> _TEXT PASSAGE_:
RE: Coloured diacritics (Was: Transcoding Tamil in the presence of markup)

From: Philippe Verdy (verdy_p@wanadoo.fr)
Date: Thu Dec 11 2003 - 05:57:17 EST

  • Next message: Peter Kirk: "Re: Text Editors and Canonical Equivalence (was Coloured diacritics)"

    Christopher John Fynn wrote:
    > Peter Kirk wrote:
    > >Consider the following:
    > > (1) <span class="black-text">{U+00E9}</span>
    > > (2) <span class="black-text">e{U+0301}</span>
    > > (3) <span class="black-text">e<span
    > > class="black-text">{U+0301}</span></span>
    > > (4) <span class="black-text">e<span
    > > class="red-text">{U+0301}</span></span>
    > >
    > > I would expect (1), (2) and (3) to be rendered identically, and (4) to
    > > differ only in the colour of the accent, just as it would be (apart from

    > > (1) if U+0301 were replaced by a regular letter. I am assuming nothing
    > > special defined in the CSS - the behaviour should be the same with a
    > > simple colour attribute. And so I would expect the behaviour of an
    > > in-line span element to be subtly different from its normal behaviour
    > > when the text starts with a combining mark. I think this is what any
    > > naive user would expect in the circumstances, and is also what
    > > is sensible.
    >
    > Problems are still going to arise if properties other than colour differ
    > between the styles "black text" & "red-text". I don't think it is good
    > practice to introduce mark-up between a simple character and a combining
    > character dependant on it.

> _ASSIGNMENT A_:
In the message on colored diacritics, what does Christopher John Fynn say he does not consider good practice?

> _Stored data_:
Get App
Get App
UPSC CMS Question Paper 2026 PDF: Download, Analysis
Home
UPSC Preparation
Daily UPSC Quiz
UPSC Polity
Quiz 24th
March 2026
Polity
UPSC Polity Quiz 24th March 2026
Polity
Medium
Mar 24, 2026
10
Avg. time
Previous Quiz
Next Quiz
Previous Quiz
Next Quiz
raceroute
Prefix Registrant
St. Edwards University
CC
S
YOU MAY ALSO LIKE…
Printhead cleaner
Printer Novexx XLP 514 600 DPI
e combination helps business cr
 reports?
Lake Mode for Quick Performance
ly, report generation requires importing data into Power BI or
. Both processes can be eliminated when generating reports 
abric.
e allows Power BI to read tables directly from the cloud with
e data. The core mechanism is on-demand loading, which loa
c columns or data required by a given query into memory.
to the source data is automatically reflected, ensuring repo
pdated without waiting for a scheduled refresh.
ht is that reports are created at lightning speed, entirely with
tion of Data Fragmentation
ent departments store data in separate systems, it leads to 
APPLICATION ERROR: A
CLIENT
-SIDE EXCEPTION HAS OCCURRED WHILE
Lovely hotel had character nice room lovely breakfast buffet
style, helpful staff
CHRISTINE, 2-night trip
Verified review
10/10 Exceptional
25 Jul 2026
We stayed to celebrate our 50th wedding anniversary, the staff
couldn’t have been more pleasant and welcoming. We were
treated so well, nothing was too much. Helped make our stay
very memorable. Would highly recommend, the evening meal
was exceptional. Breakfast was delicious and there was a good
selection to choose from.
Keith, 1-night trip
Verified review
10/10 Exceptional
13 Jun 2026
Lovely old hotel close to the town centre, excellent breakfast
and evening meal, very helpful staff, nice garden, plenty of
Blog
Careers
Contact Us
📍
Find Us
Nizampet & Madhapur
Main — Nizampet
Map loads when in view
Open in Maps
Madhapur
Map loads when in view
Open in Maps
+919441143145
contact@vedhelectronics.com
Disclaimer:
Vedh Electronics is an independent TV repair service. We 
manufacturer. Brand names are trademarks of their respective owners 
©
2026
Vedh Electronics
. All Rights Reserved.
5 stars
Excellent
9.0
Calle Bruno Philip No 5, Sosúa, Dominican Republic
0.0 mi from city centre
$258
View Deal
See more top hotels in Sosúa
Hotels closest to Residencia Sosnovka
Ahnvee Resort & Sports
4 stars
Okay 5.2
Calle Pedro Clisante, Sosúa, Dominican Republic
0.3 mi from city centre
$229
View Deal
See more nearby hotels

> _ASSIGNMENT B_:
Reproduce verbatim the lines of the listing, starting with its first line and going on through the line containing "e allows Power", with both of those lines included.

> _SOLUTION A_:
Introducing markup between a simple character and a combining character that depends on it.

> _SOLUTION B_:
Get App
Get App
UPSC CMS Question Paper 2026 PDF: Download, Analysis
Home
UPSC Preparation
Daily UPSC Quiz
UPSC Polity
Quiz 24th
March 2026
Polity
UPSC Polity Quiz 24th March 2026
Polity
Medium
Mar 24, 2026
10
Avg. time
Previous Quiz
Next Quiz
Previous Quiz
Next Quiz
raceroute
Prefix Registrant
St. Edwards University
CC
S
YOU MAY ALSO LIKE…
Printhead cleaner
Printer Novexx XLP 514 600 DPI
e combination helps business cr
 reports?
Lake Mode for Quick Performance
ly, report generation requires importing data into Power BI or
. Both processes can be eliminated when generating reports 
abric.
e allows Power BI to read tables directly from the cloud with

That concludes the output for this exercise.